I put the primary member server in safe mode, then set the Exchange and w3svc services to manual star and rebooted it. Rather than spend a lot of time trying to pin down exactly what happened, I ran setup in recovery mode; it installed the binaries, after which the services restarted normally. I did a switchover back to the original primary node, verified mail flow, and went home. Life was good.
Until, that is, this morning, when I got an e-mail: “OWA is down.” I checked the servers and, sure enough, the errors were back and the FBA service was again refusing to start.
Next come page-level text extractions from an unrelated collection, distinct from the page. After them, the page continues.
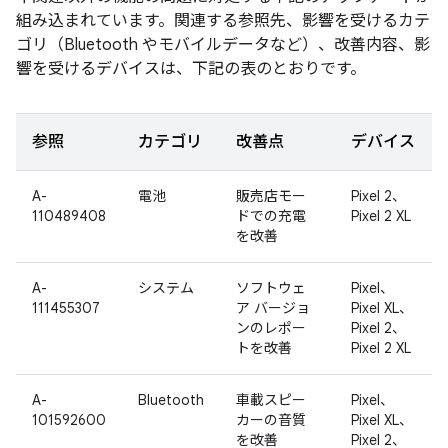
組み込まれています。関連する参照先、影響を受けるカテ
ゴリ（Bluetooth やモバイルデータなど）、改善内容、影
響を受けるデバイスは、下記の表のとおりです。
参照
カテゴリ
改善点
デバイス
A-
電池
販売店モー
Pixel 2、
110489408
ドでの充電
Pixel 2 XL
を改善
A-
システム
ソフトウェ
Pixel、
111455307
ア バージョ
Pixel XL、
ンのレポー
Pixel 2、
トを改善
Pixel 2 XL
A-
Bluetooth
車載スピー
Pixel、
101592600
カーの音質
Pixel XL、
を改善
Pixel 2、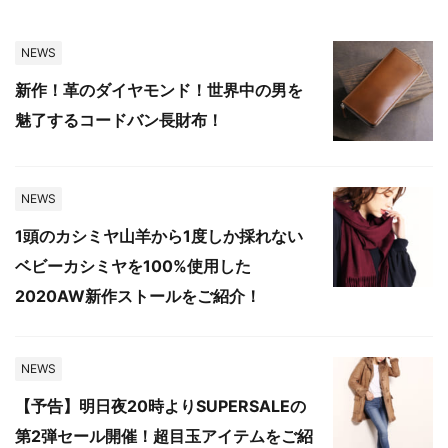
NEWS
新作！革のダイヤモンド！世界中の男を
魅了するコードバン長財布！
NEWS
1頭のカシミヤ山羊から1度しか採れない
ベビーカシミヤを100%使用した
2020AW新作ストールをご紹介！
NEWS
【予告】明日夜20時よりSUPERSALEの
第2弾セール開催！超目玉アイテムをご紹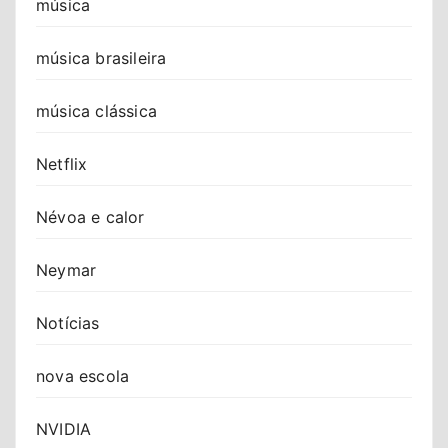
música
música brasileira
música clássica
Netflix
Névoa e calor
Neymar
Notícias
nova escola
NVIDIA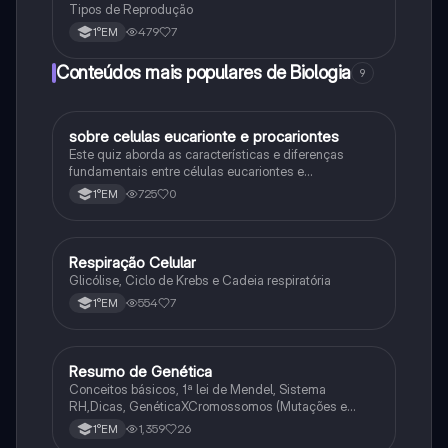
Tipos de Reprodução
479
7
1°EM
Conteúdos mais populares de Biologia
9
sobre celulas eucarionte e procariontes
Biologia
Este quiz aborda as características e diferenças
fundamentais entre células eucariontes e
procariontes.
725
0
1°EM
Respiração Celular
Biologia
Glicólise, Ciclo de Krebs e Cadeia respiratória
554
7
1°EM
Resumo de Genética
Biologia
Conceitos básicos, 1ª lei de Mendel, Sistema
RH,Dicas, GenéticaXCromossomos (Mutações e
Variações Genéticas).
1,359
26
1°EM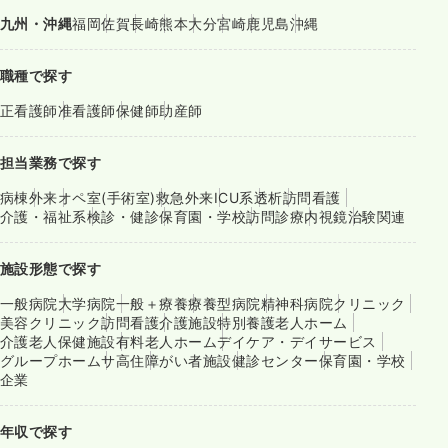
九州・沖縄
福岡
佐賀
長崎
熊本
大分
宮崎
鹿児島
沖縄
職種で探す
正看護師
准看護師
保健師
助産師
担当業務で探す
病棟
外来
オペ室(手術室)
救急外来
ICU系
透析
訪問看護
介護・福祉系
検診・健診
保育園・学校
訪問診療
内視鏡
治験関連
施設形態で探す
一般病院
大学病院
一般＋療養
療養型病院
精神科病院
クリニック
美容クリニック
訪問看護
介護施設
特別養護老人ホーム
介護老人保健施設
有料老人ホーム
デイケア・デイサービス
グループホーム
サ高住
障がい者施設
健診センター
保育園・学校
企業
年収で探す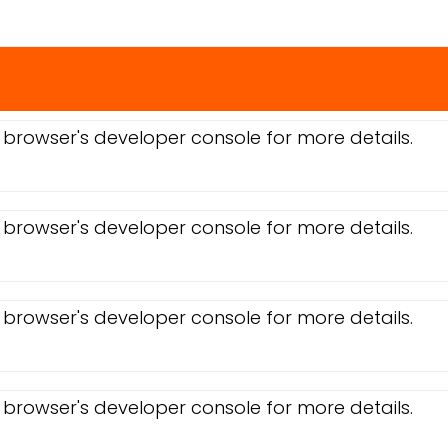
browser's developer console for more details.
browser's developer console for more details.
browser's developer console for more details.
browser's developer console for more details.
After some creative swearing, I once again started digging around in the guts of the server. I couldn’t shake the feeling that this was a legitimate permissions problem of some kind.
At that point, I found this article, which pointed out something critical about GPOs: you have to check the effective policy, not just the one defined in the default policy. Sure enough, when I used RSoP to check the effective policy on the DCs, the Exchange servers did not have SeSecurityPrivilege on the DCs because there was a separate GPO to control audit logging permissions, and it had recently been changed to remove the Exchange Servers group. That was easy to fix: I added the Exchange Servers group to the GPO, ran gpudate, rebooted the passive node, and found that the services all started normally and ran without error. A quick switchover let me restart the topology service on the primary DAG member, after which it too ran without errors. End result: problem solved.
It’s still not entirely clear to me why that particular service needs to have the SeSecurityPrivilege right assigned. I’m trying to find that out and will update this post once I do. In the meantime, if you have similar symptoms, check to verify that the effective policy is correct.